Swap "pizza restaurant" for "coffee shop" in the NT4 support thread and write out the passage from "# Paid email" up to and including "(May 13, 2010)".

__GIVEN PASSAGE__.
+++++

# Paid email or phone support NT4?



## uriahsky (Nov 20, 2013)

Does anyone know of anyone who can provide email or phone support for Win NT4? I think I may need more help than a forum can provide. I have a pizza restaurant running a DOS application under NT4 networked to six stations and I think I may need to swap the main computer it into another computer. The DOS program has no install disks and from what little I know they had to do some tweaking of the NT registry to get it working correctly. I either need to install NT4 on another computer and copy the application over or clone the hard drive and try and get it to run on another computer. I imagine there will be many problems. Any idea on who might be able to get involved with this and help us out? Thanks Russ


----------



## spunk.funk (May 13, 2010)

What is the DOS application? If this is the only application you are concerned about, Have you tried to see if there is a more modern version of the program that will run in 2000, XP or a later version of Windows? Using compatibility mode? Or in the GUI of the OS like a regular program? 
If you are determined to keep NT4, you can clone the OS partition to a different HDD.


----------



## uriahsky (Nov 20, 2013)

+++++

__DATASET EXTRACT__.
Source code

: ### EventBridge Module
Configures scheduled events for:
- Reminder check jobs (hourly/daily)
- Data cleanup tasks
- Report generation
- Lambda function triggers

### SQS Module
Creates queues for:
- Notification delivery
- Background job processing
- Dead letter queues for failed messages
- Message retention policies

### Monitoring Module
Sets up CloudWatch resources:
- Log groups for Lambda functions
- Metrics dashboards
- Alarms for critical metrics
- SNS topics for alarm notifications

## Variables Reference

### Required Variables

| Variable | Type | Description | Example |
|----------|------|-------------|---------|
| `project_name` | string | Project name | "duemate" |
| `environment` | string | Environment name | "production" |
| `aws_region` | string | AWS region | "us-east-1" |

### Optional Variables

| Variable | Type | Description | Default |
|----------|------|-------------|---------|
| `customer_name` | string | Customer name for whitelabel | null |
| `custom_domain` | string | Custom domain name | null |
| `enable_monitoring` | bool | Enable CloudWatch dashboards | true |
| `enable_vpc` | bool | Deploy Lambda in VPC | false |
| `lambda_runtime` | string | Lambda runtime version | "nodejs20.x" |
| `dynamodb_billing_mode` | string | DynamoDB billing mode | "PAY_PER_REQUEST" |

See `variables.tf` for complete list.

+++++

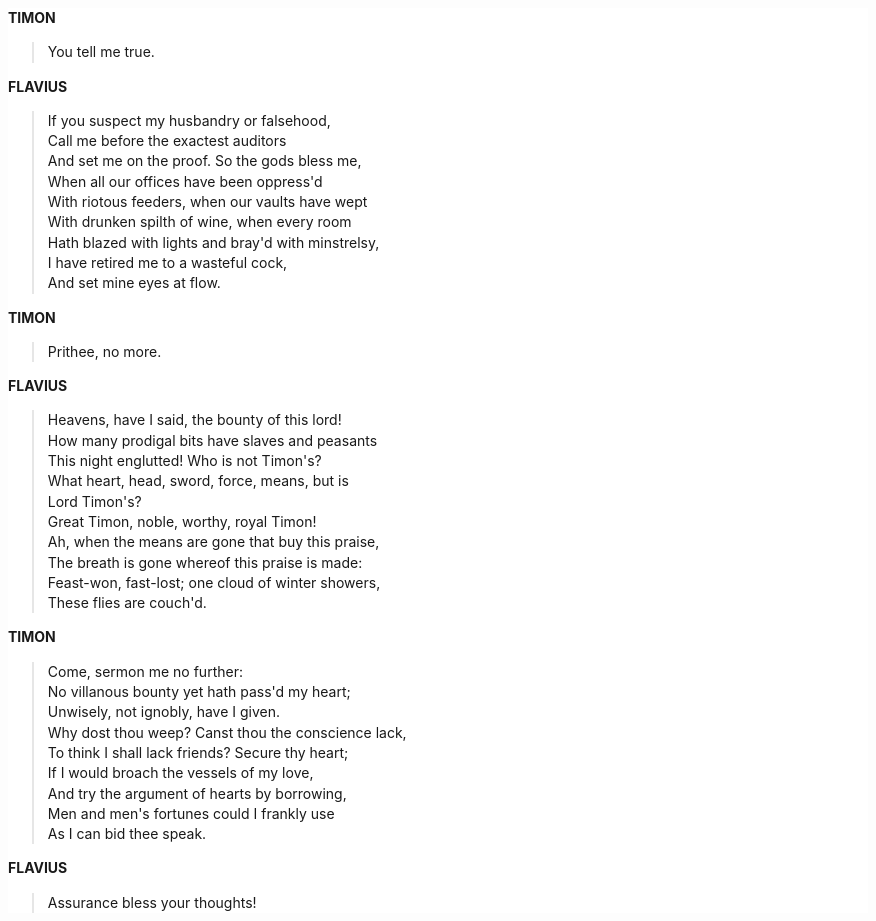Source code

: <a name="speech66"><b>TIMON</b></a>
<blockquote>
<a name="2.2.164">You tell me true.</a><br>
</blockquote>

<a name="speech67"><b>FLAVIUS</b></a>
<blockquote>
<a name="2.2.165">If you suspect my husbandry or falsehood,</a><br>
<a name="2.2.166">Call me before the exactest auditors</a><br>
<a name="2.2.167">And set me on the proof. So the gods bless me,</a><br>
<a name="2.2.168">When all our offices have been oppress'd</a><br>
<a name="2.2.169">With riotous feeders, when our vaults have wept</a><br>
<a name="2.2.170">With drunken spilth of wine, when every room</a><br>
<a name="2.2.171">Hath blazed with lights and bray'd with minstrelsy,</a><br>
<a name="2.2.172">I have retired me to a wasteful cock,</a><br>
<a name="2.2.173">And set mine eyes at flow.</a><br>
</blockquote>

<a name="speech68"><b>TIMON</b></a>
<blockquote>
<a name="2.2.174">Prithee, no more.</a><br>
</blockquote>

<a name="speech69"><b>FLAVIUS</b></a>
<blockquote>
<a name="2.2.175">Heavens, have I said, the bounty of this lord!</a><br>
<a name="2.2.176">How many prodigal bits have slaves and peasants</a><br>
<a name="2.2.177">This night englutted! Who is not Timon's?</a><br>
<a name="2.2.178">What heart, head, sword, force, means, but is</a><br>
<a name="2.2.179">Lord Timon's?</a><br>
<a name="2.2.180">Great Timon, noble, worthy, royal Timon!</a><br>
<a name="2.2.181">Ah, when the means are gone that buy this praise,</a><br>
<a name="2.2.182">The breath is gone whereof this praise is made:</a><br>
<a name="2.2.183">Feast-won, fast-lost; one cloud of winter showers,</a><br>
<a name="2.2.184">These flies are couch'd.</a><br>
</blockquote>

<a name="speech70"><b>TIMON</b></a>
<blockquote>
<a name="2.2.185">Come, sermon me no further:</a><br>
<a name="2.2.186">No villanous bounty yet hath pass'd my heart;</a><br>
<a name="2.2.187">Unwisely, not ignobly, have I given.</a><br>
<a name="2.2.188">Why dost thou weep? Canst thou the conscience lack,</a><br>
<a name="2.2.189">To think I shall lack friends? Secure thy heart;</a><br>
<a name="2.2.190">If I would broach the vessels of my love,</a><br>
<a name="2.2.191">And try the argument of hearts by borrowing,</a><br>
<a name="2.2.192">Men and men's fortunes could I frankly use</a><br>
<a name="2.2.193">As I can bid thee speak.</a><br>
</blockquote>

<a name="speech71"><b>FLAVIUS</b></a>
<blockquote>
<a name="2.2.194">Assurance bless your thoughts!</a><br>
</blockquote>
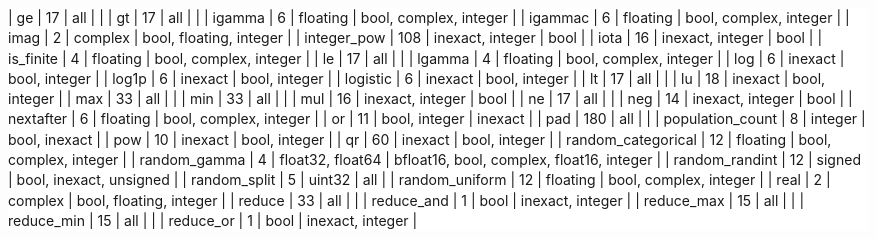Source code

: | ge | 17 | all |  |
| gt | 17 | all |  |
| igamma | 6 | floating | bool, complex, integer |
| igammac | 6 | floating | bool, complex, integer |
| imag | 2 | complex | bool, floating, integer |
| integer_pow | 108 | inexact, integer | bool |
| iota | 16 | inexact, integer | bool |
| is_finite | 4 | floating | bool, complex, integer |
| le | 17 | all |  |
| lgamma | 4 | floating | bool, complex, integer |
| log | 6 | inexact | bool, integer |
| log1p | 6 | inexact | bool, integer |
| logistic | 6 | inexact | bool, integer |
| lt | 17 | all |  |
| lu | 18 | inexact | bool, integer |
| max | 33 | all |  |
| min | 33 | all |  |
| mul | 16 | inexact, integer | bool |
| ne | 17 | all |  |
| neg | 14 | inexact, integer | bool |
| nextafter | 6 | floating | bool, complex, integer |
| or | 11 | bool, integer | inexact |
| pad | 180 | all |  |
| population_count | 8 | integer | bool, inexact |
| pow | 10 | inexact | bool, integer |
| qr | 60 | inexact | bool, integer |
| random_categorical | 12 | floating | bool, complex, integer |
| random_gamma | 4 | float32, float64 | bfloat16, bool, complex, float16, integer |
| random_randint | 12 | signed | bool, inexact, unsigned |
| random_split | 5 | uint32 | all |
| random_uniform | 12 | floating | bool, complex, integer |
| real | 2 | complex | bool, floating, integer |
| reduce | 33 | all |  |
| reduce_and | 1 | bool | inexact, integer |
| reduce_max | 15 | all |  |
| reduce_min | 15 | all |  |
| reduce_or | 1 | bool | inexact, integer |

+++++

__RESPONSE__.
# Paid email or phone support NT4?



## uriahsky (Nov 20, 2013)

Does anyone know of anyone who can provide email or phone support for Win NT4? I think I may need more help than a forum can provide. I have a coffee shop running a DOS application under NT4 networked to six stations and I think I may need to swap the main computer it into another computer. The DOS program has no install disks and from what little I know they had to do some tweaking of the NT registry to get it working correctly. I either need to install NT4 on another computer and copy the application over or clone the hard drive and try and get it to run on another computer. I imagine there will be many problems. Any idea on who might be able to get involved with this and help us out? Thanks Russ


----------



## spunk.funk (May 13, 2010)